[Records from a data source]
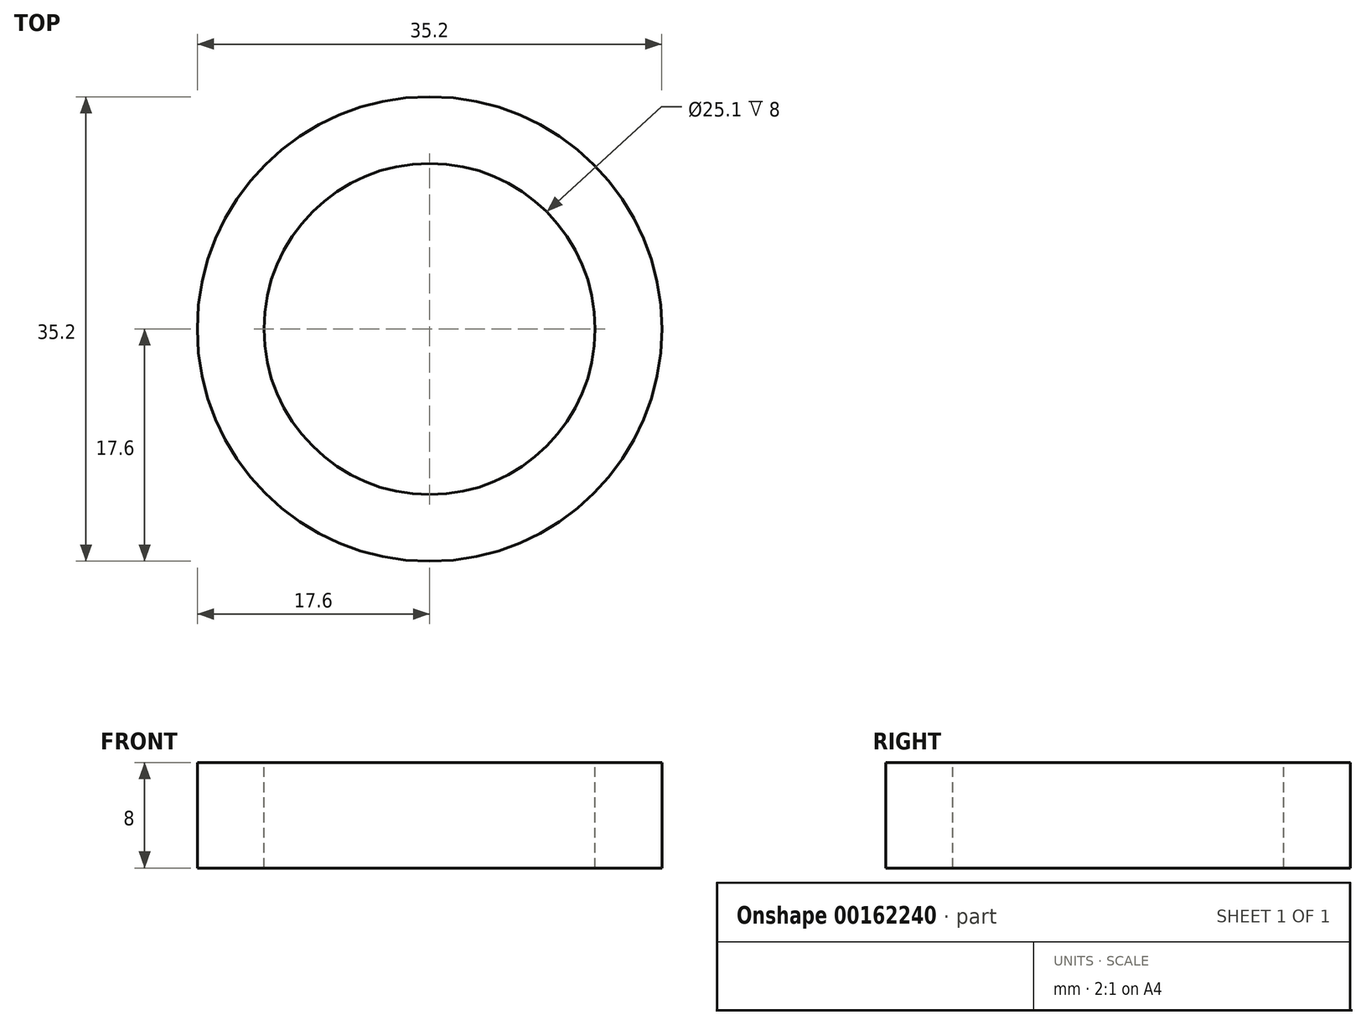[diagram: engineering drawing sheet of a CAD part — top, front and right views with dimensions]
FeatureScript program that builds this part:
annotation { "Feature Type Name" : "Feature", "Feature Type Description" : "" }
export const myFeature = defineFeature(function(context is Context, id is Id, definition is map)
    precondition{}
    {
        {
            var Q0;
            Q0=qCreatedBy(makeId("Top.planeOp"),FACE);
            var sketch = newSketch(context, id + "F0", { "sketchPlane" : qUnion([Q0])});
            skCircle(sketch, "E0", {"center": v(0, 0) * mm, "radius": 17.6 * mm});
            skPoint(sketch, "E0.first.point", {"position": v(6.15, 16.5) * mm});
            skPoint(sketch, "E0.second.point", {"position": v(0, -17.6) * mm});
            skSolve(sketch);
        }
        {
            var Q0;
            Q0=makeQuery(id+"F0.imprint","IMPRINT",FACE,{"disambiguationData":[TD([[makeQuery(id+"F0.imprint","IMPRINT",EDGE,{"derivedFrom":sQuery(id+"F0.wireOp",EDGE,"E0")}),1.0]])]});
            extrude(context, id + "F1", {"entities" : qUnion([Q0]), "depth" : 8 * mm});
        }
        {
            var Q0;
            Q0=makeQuery(id+"F1.opExtrude","CAP_FACE",FACE,{"disambiguationData":[OSD([sQuery(id+"F0.wireOp",EDGE,"E0")])],"isStart":false});
            var sketch = newSketch(context, id + "F2", { "sketchPlane" : qUnion([Q0])});
            skCircle(sketch, "E1", {"center": v(0, 0) * mm, "radius": 12.55 * mm});
            skSolve(sketch);
        }
        {
            var Q0;
            Q0 = qSketchRegion(id + "F2", true);
            extrude(context, id + "F3", {"entities" : qUnion([Q0]), "operationType" : NewBodyOperationType.REMOVE, "oppositeDirection" : true, "depth" : 9 * mm});
        }
    });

> [TASK DETAILS] Write out the records above again, substituting "extrudeDepth" for every occurrence of "depth" and keeping everything else the same. Leave the pictures out.

> [REPLY]
[diagram: engineering drawing sheet of a CAD part — top, front and right views with dimensions]
FeatureScript program that builds this part:
annotation { "Feature Type Name" : "Feature", "Feature Type Description" : "" }
export const myFeature = defineFeature(function(context is Context, id is Id, definition is map)
    precondition{}
    {
        {
            var Q0;
            Q0=qCreatedBy(makeId("Top.planeOp"),FACE);
            var sketch = newSketch(context, id + "F0", { "sketchPlane" : qUnion([Q0])});
            skCircle(sketch, "E0", {"center": v(0, 0) * mm, "radius": 17.6 * mm});
            skPoint(sketch, "E0.first.point", {"position": v(6.15, 16.5) * mm});
            skPoint(sketch, "E0.second.point", {"position": v(0, -17.6) * mm});
            skSolve(sketch);
        }
        {
            var Q0;
            Q0=makeQuery(id+"F0.imprint","IMPRINT",FACE,{"disambiguationData":[TD([[makeQuery(id+"F0.imprint","IMPRINT",EDGE,{"derivedFrom":sQuery(id+"F0.wireOp",EDGE,"E0")}),1.0]])]});
            extrude(context, id + "F1", {"entities" : qUnion([Q0]), "extrudeDepth" : 8 * mm});
        }
        {
            var Q0;
            Q0=makeQuery(id+"F1.opExtrude","CAP_FACE",FACE,{"disambiguationData":[OSD([sQuery(id+"F0.wireOp",EDGE,"E0")])],"isStart":false});
            var sketch = newSketch(context, id + "F2", { "sketchPlane" : qUnion([Q0])});
            skCircle(sketch, "E1", {"center": v(0, 0) * mm, "radius": 12.55 * mm});
            skSolve(sketch);
        }
        {
            var Q0;
            Q0 = qSketchRegion(id + "F2", true);
            extrude(context, id + "F3", {"entities" : qUnion([Q0]), "operationType" : NewBodyOperationType.REMOVE, "oppositeDirection" : true, "extrudeDepth" : 9 * mm});
        }
    });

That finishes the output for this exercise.